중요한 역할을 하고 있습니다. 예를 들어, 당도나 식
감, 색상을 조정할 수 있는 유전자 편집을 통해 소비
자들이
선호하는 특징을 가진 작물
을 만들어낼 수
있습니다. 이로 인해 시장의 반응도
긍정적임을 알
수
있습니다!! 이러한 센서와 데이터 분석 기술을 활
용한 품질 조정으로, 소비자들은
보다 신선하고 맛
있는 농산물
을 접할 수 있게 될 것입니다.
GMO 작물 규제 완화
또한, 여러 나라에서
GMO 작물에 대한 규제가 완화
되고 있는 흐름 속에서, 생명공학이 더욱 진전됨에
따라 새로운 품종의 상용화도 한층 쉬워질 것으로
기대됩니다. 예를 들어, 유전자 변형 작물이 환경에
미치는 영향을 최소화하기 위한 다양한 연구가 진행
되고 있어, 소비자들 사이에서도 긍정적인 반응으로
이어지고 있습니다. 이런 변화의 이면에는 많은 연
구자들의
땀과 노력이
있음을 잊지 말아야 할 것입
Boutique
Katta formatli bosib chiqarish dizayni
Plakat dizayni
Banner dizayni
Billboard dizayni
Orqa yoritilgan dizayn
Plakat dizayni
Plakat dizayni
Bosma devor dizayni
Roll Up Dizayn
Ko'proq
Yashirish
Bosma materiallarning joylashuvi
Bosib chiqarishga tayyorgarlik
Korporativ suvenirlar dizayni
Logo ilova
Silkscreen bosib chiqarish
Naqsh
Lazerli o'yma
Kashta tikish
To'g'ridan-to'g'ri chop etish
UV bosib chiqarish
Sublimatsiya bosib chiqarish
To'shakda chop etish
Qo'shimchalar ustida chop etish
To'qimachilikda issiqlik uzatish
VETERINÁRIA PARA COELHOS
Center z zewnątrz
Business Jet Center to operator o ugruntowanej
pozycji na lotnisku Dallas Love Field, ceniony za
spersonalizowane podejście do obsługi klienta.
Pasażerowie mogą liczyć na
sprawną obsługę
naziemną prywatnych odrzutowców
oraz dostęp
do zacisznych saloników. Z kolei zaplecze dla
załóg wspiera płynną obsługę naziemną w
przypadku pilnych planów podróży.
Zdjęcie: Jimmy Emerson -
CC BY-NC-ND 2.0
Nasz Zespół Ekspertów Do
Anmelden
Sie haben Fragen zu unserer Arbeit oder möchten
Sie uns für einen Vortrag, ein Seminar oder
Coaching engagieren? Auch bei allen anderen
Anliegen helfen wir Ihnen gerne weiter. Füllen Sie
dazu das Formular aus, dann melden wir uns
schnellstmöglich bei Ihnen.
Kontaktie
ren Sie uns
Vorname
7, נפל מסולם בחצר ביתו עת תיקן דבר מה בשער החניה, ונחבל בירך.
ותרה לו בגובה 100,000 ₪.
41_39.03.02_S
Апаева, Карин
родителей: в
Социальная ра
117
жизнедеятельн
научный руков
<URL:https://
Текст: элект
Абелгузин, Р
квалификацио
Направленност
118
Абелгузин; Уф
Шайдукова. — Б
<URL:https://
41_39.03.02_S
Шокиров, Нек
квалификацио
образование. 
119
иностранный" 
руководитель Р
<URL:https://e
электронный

************

All lines above from the one with "załóg wspiera płynną obsługę naziemną w" to the one with "Sie uns für einen Vortrag, ein Seminar oder", inclusive, should be copied exactly, and no other lines.

> [Completed task]
załóg wspiera płynną obsługę naziemną w
przypadku pilnych planów podróży.
Zdjęcie: Jimmy Emerson -
CC BY-NC-ND 2.0
Nasz Zespół Ekspertów Do
Anmelden
Sie haben Fragen zu unserer Arbeit oder möchten
Sie uns für einen Vortrag, ein Seminar oder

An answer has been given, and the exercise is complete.